Start of Source data

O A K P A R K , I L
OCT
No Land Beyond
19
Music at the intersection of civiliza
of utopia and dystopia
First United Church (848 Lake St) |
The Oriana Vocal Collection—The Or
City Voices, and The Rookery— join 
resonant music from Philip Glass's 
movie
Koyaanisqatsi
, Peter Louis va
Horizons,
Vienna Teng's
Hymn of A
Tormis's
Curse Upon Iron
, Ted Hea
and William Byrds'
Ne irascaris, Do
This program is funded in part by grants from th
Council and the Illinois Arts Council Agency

End of Source data
Start of Source data

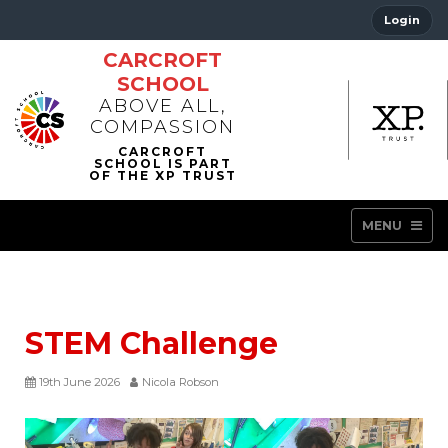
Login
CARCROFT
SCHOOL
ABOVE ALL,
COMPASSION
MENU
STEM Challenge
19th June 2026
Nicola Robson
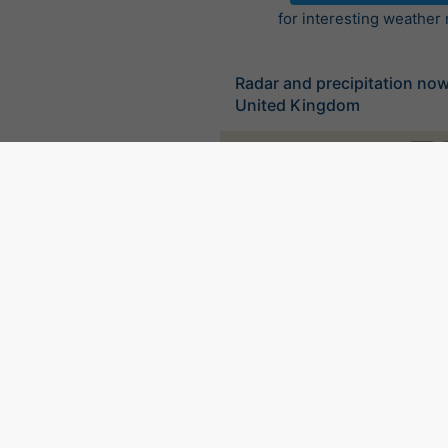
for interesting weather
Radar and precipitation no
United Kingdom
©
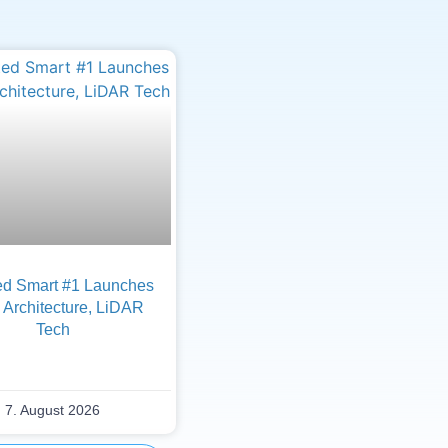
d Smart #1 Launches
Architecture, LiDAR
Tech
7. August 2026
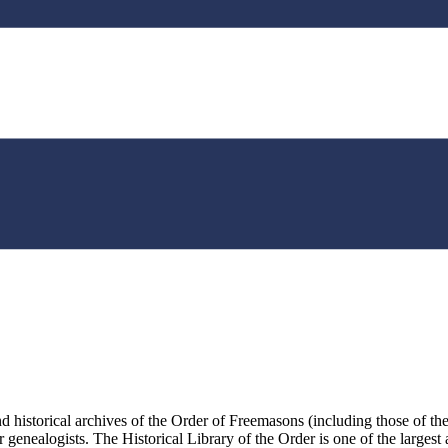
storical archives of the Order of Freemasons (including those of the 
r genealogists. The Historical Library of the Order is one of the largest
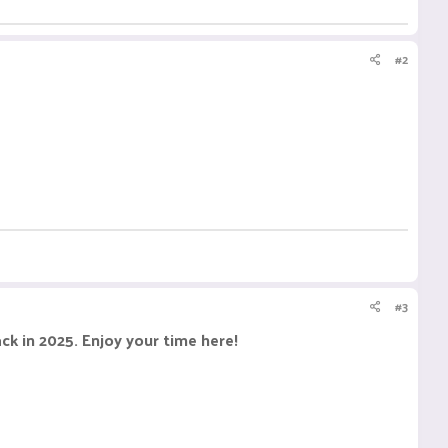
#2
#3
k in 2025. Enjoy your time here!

End of Source data
Start of Source data

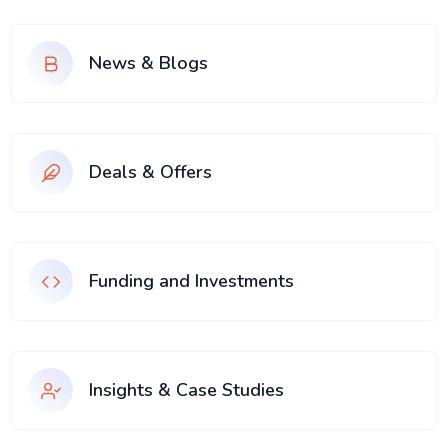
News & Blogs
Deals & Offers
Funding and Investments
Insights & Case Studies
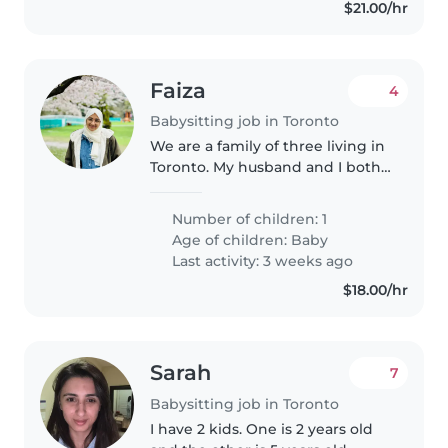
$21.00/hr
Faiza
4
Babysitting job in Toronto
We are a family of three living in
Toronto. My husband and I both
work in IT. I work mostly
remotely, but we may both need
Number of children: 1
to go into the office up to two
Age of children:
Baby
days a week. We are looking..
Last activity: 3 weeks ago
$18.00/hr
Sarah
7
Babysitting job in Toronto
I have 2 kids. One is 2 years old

End of Source data

Your goal:
Please count the lines of the data above that contain the string "United" and reply with only that number.

Solution:
2